Data extracted from a collection:
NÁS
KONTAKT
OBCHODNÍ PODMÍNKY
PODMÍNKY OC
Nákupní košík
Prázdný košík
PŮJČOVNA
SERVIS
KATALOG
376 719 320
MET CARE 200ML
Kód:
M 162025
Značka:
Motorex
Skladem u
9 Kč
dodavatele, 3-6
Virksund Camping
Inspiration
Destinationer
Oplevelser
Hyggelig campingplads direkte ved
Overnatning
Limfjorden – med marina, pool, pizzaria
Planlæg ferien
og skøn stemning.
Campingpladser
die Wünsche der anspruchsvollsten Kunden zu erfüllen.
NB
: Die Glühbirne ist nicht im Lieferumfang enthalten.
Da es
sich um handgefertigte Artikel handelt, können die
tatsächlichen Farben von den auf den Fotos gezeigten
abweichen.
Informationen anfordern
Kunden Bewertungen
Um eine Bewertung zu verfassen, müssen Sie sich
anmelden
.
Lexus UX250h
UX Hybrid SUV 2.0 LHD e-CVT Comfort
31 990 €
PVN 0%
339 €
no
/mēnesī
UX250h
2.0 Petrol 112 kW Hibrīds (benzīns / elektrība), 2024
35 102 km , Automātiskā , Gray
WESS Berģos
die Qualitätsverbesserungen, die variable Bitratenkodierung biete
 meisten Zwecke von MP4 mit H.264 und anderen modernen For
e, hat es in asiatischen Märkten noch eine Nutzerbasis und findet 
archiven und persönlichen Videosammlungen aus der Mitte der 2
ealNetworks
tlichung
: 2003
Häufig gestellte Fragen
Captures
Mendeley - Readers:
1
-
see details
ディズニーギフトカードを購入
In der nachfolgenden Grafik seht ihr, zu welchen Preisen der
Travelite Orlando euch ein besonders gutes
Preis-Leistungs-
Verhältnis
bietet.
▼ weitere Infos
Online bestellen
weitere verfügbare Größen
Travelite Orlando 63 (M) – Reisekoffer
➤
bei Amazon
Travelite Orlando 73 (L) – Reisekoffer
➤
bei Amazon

[Instructions to follow]
When you copy the data, keep every line word for word.

[Answer to this problem]
NÁS
KONTAKT
OBCHODNÍ PODMÍNKY
PODMÍNKY OC
Nákupní košík
Prázdný košík
PŮJČOVNA
SERVIS
KATALOG
376 719 320
MET CARE 200ML
Kód:
M 162025
Značka:
Motorex
Skladem u
9 Kč
dodavatele, 3-6
Virksund Camping
Inspiration
Destinationer
Oplevelser
Hyggelig campingplads direkte ved
Overnatning
Limfjorden – med marina, pool, pizzaria
Planlæg ferien
og skøn stemning.
Campingpladser
die Wünsche der anspruchsvollsten Kunden zu erfüllen.
NB
: Die Glühbirne ist nicht im Lieferumfang enthalten.
Da es
sich um handgefertigte Artikel handelt, können die
tatsächlichen Farben von den auf den Fotos gezeigten
abweichen.
Informationen anfordern
Kunden Bewertungen
Um eine Bewertung zu verfassen, müssen Sie sich
anmelden
.
Lexus UX250h
UX Hybrid SUV 2.0 LHD e-CVT Comfort
31 990 €
PVN 0%
339 €
no
/mēnesī
UX250h
2.0 Petrol 112 kW Hibrīds (benzīns / elektrība), 2024
35 102 km , Automātiskā , Gray
WESS Berģos
die Qualitätsverbesserungen, die variable Bitratenkodierung biete
 meisten Zwecke von MP4 mit H.264 und anderen modernen For
e, hat es in asiatischen Märkten noch eine Nutzerbasis und findet 
archiven und persönlichen Videosammlungen aus der Mitte der 2
ealNetworks
tlichung
: 2003
Häufig gestellte Fragen
Captures
Mendeley - Readers:
1
-
see details
ディズニーギフトカードを購入
In der nachfolgenden Grafik seht ihr, zu welchen Preisen der
Travelite Orlando euch ein besonders gutes
Preis-Leistungs-
Verhältnis
bietet.
▼ weitere Infos
Online bestellen
weitere verfügbare Größen
Travelite Orlando 63 (M) – Reisekoffer
➤
bei Amazon
Travelite Orlando 73 (L) – Reisekoffer
➤
bei Amazon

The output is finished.